Department of Clinical Neurophysiology, Aarhus University Hospital, Aarhus, Denmark; Department of Clinical Medicine, Aarhus University, Aarhus, Denmark.
Department of Clinical Medicine, Aarhus University, Aarhus, Denmark; Department of Neurology, Aarhus University Hospital, Aarhus, Denmark.
Seizure. 2023 Apr;107:155-161. doi: 10.1016/j.seizure.2023.04.012. Epub 2023 Apr 13.
Wearable automated detection devices of focal epileptic seizures are needed to alert patients and caregivers and to optimize the medical treatment. Heart rate variability (HRV)-based seizure detection devices have presented good detection sensitivity. However, false alarm rates (FAR) are too high.
In this phase-2 study we pursued to decrease the FAR, by using patient-adaptive logistic regression machine learning (LRML) to improve the performance of a previously published HRV-based seizure detection algorithm.

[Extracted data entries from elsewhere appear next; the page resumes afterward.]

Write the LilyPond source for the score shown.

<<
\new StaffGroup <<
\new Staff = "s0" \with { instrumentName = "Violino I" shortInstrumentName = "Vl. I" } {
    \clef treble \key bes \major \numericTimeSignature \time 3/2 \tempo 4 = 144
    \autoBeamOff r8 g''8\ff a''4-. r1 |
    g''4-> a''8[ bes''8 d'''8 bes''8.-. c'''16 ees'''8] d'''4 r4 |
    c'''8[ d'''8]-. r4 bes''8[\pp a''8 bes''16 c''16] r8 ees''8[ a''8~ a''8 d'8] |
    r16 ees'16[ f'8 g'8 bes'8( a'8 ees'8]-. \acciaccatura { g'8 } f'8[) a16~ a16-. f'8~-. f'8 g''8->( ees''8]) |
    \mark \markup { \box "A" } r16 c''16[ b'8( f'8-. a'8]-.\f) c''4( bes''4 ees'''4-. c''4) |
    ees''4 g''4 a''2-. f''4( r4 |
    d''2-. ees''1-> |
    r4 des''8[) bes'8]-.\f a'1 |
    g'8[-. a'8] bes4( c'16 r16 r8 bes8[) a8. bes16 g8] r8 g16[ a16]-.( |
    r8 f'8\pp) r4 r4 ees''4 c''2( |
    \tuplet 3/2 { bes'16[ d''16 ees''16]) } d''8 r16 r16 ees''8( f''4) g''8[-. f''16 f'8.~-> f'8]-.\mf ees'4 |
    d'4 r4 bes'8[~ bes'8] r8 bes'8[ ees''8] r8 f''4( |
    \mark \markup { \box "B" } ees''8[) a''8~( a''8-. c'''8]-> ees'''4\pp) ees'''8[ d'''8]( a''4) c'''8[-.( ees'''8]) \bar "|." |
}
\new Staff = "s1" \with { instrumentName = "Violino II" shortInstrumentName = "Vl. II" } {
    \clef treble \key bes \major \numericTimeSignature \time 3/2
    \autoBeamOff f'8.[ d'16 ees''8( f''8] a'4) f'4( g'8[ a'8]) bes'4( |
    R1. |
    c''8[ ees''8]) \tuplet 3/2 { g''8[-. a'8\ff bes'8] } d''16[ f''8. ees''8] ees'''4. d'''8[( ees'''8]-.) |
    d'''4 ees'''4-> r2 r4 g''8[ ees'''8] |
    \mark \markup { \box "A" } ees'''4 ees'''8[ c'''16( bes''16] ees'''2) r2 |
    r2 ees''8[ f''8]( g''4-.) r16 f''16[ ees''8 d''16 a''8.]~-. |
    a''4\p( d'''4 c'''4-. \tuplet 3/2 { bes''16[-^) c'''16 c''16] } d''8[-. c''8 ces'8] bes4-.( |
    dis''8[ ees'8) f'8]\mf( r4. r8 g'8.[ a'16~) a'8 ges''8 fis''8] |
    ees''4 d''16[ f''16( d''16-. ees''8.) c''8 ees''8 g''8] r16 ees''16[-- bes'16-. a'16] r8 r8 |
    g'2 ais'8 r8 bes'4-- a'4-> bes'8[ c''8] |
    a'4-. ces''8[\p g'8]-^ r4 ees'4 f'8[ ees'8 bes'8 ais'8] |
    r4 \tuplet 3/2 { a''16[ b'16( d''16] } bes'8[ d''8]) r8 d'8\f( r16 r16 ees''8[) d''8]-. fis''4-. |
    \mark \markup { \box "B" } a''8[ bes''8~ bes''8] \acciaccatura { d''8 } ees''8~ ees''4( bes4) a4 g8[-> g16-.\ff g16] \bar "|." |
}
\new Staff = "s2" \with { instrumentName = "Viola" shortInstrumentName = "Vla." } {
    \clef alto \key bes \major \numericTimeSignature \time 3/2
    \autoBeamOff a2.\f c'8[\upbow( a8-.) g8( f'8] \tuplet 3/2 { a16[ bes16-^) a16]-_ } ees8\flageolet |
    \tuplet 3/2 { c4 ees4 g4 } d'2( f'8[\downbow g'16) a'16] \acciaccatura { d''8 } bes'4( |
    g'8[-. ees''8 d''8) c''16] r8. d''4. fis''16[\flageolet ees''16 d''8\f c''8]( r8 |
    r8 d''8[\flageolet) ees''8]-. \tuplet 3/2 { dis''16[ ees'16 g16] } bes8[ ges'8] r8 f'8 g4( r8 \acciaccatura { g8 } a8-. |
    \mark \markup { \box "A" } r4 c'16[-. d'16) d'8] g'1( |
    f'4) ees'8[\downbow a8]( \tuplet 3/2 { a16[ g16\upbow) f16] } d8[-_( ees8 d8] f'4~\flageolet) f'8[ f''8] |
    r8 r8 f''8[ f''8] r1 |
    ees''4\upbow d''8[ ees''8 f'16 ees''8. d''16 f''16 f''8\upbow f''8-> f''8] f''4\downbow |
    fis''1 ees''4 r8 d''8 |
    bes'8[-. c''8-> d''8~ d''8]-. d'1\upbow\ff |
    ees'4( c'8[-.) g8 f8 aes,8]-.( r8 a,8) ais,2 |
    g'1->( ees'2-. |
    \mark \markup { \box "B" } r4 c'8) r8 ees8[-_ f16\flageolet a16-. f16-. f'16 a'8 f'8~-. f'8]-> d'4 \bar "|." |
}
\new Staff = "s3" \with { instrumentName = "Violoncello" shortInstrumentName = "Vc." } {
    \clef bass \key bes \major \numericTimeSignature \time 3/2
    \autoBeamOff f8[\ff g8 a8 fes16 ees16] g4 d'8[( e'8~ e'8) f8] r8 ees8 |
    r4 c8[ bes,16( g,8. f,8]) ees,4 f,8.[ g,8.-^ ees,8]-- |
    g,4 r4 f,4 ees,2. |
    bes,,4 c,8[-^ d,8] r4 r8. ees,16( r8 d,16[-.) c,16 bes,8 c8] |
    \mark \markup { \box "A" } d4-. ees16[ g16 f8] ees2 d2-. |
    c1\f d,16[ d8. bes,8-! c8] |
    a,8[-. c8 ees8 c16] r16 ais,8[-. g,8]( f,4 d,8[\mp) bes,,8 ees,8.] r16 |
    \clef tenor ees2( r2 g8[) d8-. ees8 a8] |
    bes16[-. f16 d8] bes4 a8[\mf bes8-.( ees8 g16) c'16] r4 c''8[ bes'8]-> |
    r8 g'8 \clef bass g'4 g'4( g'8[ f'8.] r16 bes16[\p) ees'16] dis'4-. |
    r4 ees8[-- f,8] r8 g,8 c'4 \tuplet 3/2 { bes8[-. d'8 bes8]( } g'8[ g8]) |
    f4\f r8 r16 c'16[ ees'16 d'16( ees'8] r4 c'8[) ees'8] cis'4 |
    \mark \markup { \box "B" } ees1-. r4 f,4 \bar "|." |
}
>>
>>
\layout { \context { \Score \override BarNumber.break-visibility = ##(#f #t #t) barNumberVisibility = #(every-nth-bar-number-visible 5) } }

ECG-data were prospectively collected using a dedicated wearable electrocardiogram-device during long-term video-EEG monitoring. Sixty-two patients had 174 seizures during 4,614 h recording. The dataset was divided into training-, cross-validation-, and test-sets (chronological) in order to avoid overfitting. Patients with >50 beats/min change in heart rate during first recorded seizure were selected as responders. We compared 18 LRML-settings to find the optimal algorithm.
The patient-adaptive LRML-classifier in combination with using only responders to train the initial decision boundary was superior to both the generic approach and including non-responders to train the LRML-classifier. Using the optimal setting of the LRML in responders in the test dataset yielded a sensitivity of 78.2% and FAR of 0.62/24 h. The FAR was reduced by 31% compared to the previous method, upholding similar sensitivity.
The novel, patient-adaptive LRML seizure detection algorithm outperformed both the generic approach and the previously published patient-tailored method. The proposed method can be implemented in a wearable online HRV-based seizure detection system alerting patients and caregivers of seizures and improve seizure-count which may help optimizing the patient treatment.
需要可穿戴式自动检测局灶性癫痫发作的设备来提醒患者和护理人员,并优化治疗方案。基于心率变异性(HRV)的癫痫发作检测设备已表现出良好的检测灵敏度。但是,假警报率(FAR)过高。
在这项 2 期研究中,我们通过使用患者自适应逻辑回归机器学习(LRML)来改进先前发表的基于 HRV 的癫痫发作检测算法的性能,以降低 FAR。使用专用可穿戴心电图设备在长程视频脑电图监测期间前瞻性地采集心电图数据。62 名患者在 4614 小时的记录中经历了 174 次癫痫发作。为了避免过拟合,数据集按训练集、交叉验证集和测试集(按时间顺序)进行划分。选择心率在首次记录的癫痫发作中变化超过 50 次/分钟的患者作为反应者。我们比较了 18 个 LRML 设置以找到最佳算法。
患者自适应 LRML 分类器与仅使用反应者来训练初始决策边界相结合,优于通用方法和包括非反应者来训练 LRML 分类器。在测试数据集中,使用反应者的最佳 LRML 设置可实现 78.2%的灵敏度和 0.62/24 小时的 FAR。与之前的方法相比,FAR 降低了 31%,同时保持了相似的灵敏度。
新型患者自适应 LRML 癫痫发作检测算法优于通用方法和之前发表的患者定制方法。该方法可应用于可穿戴式在线 HRV 基于癫痫发作检测系统,提醒患者和护理人员癫痫发作,并提高癫痫发作计数,这可能有助于优化患者治疗。